- How are transgender studies positioned in relation to queer theory?
I would say that in the past, they were part of queer theory, queer theory being the critique of socionormativity from a perspective of margin, where Transgenders were a particular kind of queer. But over time queer kind of came to be equal to homo, losing that radical potential and the original focus of the discipline: the focus is not the homosexual itself but its position within a system of social relations. So many transsexuals do not necessarily see themselves as allied to queer. From queer to LGBT, I see another step going from a potential radical thing to a liberal, inclusive politic, a liberal logic of identity management, of flexible accumulation. I don’t particularly like LGBT because it collides with a neoliberal politics of inclusion.

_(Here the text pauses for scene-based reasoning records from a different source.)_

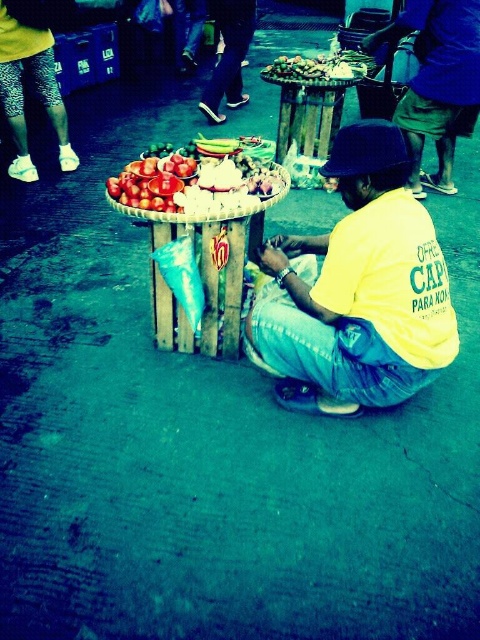
Question: Does matte blue shirt at center appear on the right side of wooden basket at center?

Choices:
 (A) no
 (B) yes

Answer: (B)

Question: Can you confirm if yellow cotton shirt at center is positioned above wooden basket at center?

Choices:
 (A) yes
 (B) no

Answer: (B)

Question: Considering the real-world distances, which object is farthest from the matte blue shirt at center?

Choices:
 (A) yellow cotton shirt at center
 (B) wooden basket at center
 (C) shiny red tomatoes at center

Answer: (A)

Question: Among these objects, which one is farthest from the camera?

Choices:
 (A) wooden basket at center
 (B) yellow cotton shirt at center

Answer: (A)

Question: Which point appears closest to the camera in this image?

Choices:
 (A) (374, 268)
 (B) (242, 161)
 (C) (204, 332)
 (D) (420, 22)

Answer: (A)

Question: Is matte blue shirt at center below shiny red tomatoes at center?

Choices:
 (A) no
 (B) yes

Answer: (A)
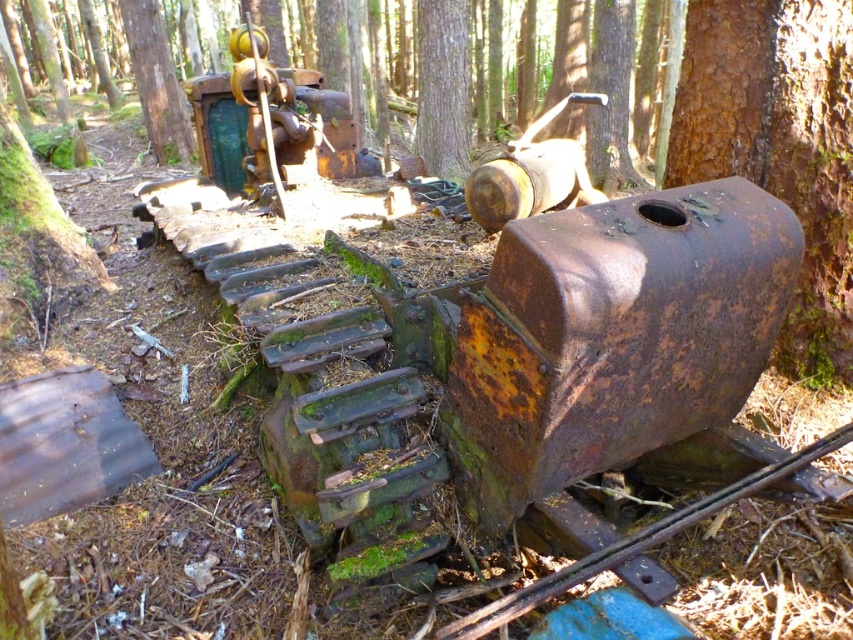
Question: Which point is closer to the camera?

Choices:
 (A) (416, 148)
 (B) (152, 3)

Answer: (A)

Question: Does smooth brown tree trunk at center have a larger size compared to green mossy tree at upper center?

Choices:
 (A) yes
 (B) no

Answer: (A)

Question: Among these objects, which one is nearest to the camera?

Choices:
 (A) smooth brown tree trunk at center
 (B) green mossy tree at upper center

Answer: (A)

Question: Among these objects, which one is farthest from the camera?

Choices:
 (A) green mossy tree at upper center
 (B) smooth brown tree trunk at center

Answer: (A)

Question: From the image, what is the correct spatial relationship of smooth brown tree trunk at center in relation to green mossy tree at upper center?

Choices:
 (A) above
 (B) below

Answer: (B)

Question: Can you confirm if smooth brown tree trunk at center is smaller than green mossy tree at upper center?

Choices:
 (A) yes
 (B) no

Answer: (B)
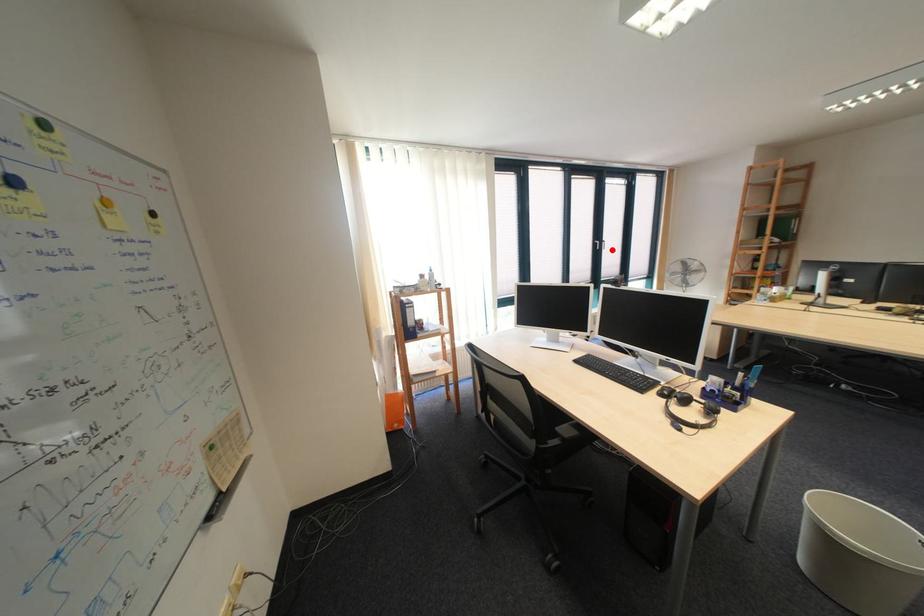
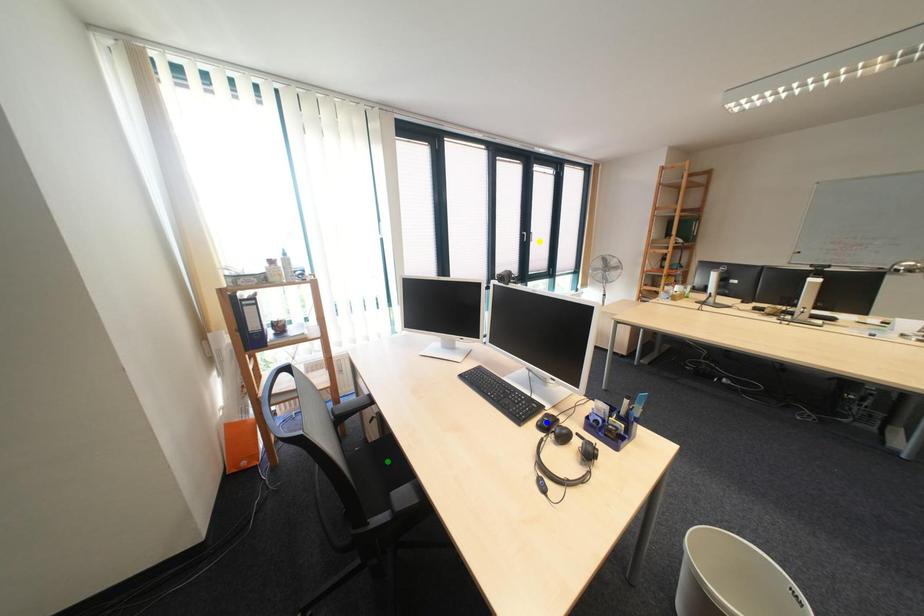
Question: I am providing you with two images of the same scene from different viewpoints. A red point is marked on the first image. You are given multiple points on the second image. Can you choose the point in image 2 that corresponds to the point in image 1?

Choices:
 (A) yellow point
 (B) green point
 (C) blue point

Answer: (A)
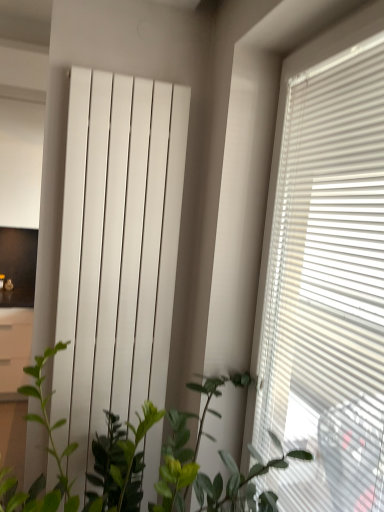
Question: Based on their sizes in the image, would you say white glossy radiator at center is bigger or smaller than white matte window blind at right?

Choices:
 (A) small
 (B) big

Answer: (A)

Question: Is white glossy radiator at center in front of or behind white matte window blind at right in the image?

Choices:
 (A) behind
 (B) front

Answer: (A)

Question: Estimate the real-world distances between objects in this image. Which object is farther from the white matte window blind at right?

Choices:
 (A) green leafy plant at center
 (B) white glossy file cabinet at left
 (C) white glossy radiator at center

Answer: (B)

Question: Estimate the real-world distances between objects in this image. Which object is closer to the white glossy radiator at center?

Choices:
 (A) white matte window blind at right
 (B) white glossy file cabinet at left
 (C) green leafy plant at center

Answer: (C)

- Are you saying that there is a need to rethink the LGBT category?
I think a lot of good things happened under the umbrella of the LGBT alphabet soup, precisely because our society is defined through these categories, the categories we are made to live through and so, of course they should be politicized and of course we should think about ways to bring them together to overcome the “divide and conquer” strategy. Of course, it’s important when you are dealing with marginalized communities that are small in numbers, to find ways to link specific issues to broader social issues, so this is all good. I think any tactic that you can use to make quality of life better for people you should use, but I also think that a rights-based and an identity-based politics will always be insufficient. So it’s not enough to say for the transgender issue “we want to include transgender rights in our platform, program, manifesto” because transgender is simply not ONE category. Are you talking about cross-dressers, transsexuals or non-gender binary people? What, exactly, what demands, are you articulating?
At the same time, I think the state and capital also work to split transgender into those kind of transgender that are increasingly allowed to be a vector of life rather than those who are marked for premature death. The category itself is not coherent, power works through the categories to increasingly split and specify. That process of sorting the heterogeneous population into those fractions deemed worthy of life and those who are consigned to premature death works through the categories, not only on the categories.
- How can we rethink European colonial history through transgender studies?
Transgender studies demands a re-reading of European history. Our very mode of embodiment and identity is organized according to logics of biocertification, which try to ground the social category through which the body is operated on through, in the material substance of the body. These acts of biocertified social categories are organized according to different binaries, imagined as spectrums and ranges, as if there is a place where the body can be situated. There is a conceptual space that the body is supposed to be nailed onto, where the categorization and the materiality of the body collapse into one another and this is a particular technique of management of subjectivity and embodiment identity.
It is through this biocertified social categories that populations are settled on land and become a resource available for states or capital. When state apparatuses or capital move into new territories, they carry with them certain modes of organizing bodies and identities as part of the administrative structure through which they work, they export and impose them on other populations and other territories. I am thinking in particular of settler colonial society and the problem of indigenous knowledge formations. Thinking it with Guattari, we can’t think about subjectivity in isolation, but we must analyze it in relation to other institutional settings, as a part of social assemblages, and in a particular geographical location. Particular notions of indigenous modes of embodiment are related to the environment, so the struggle around indigenous knowledge formation entails the struggles around cultural categorizations, notions of the self, cosmology. And one of the terrain in which these struggles for power are worked out, is precisely over how sexuality, identity embodiments are configured as part of a political technique, as part of the settlement of a population on a territory.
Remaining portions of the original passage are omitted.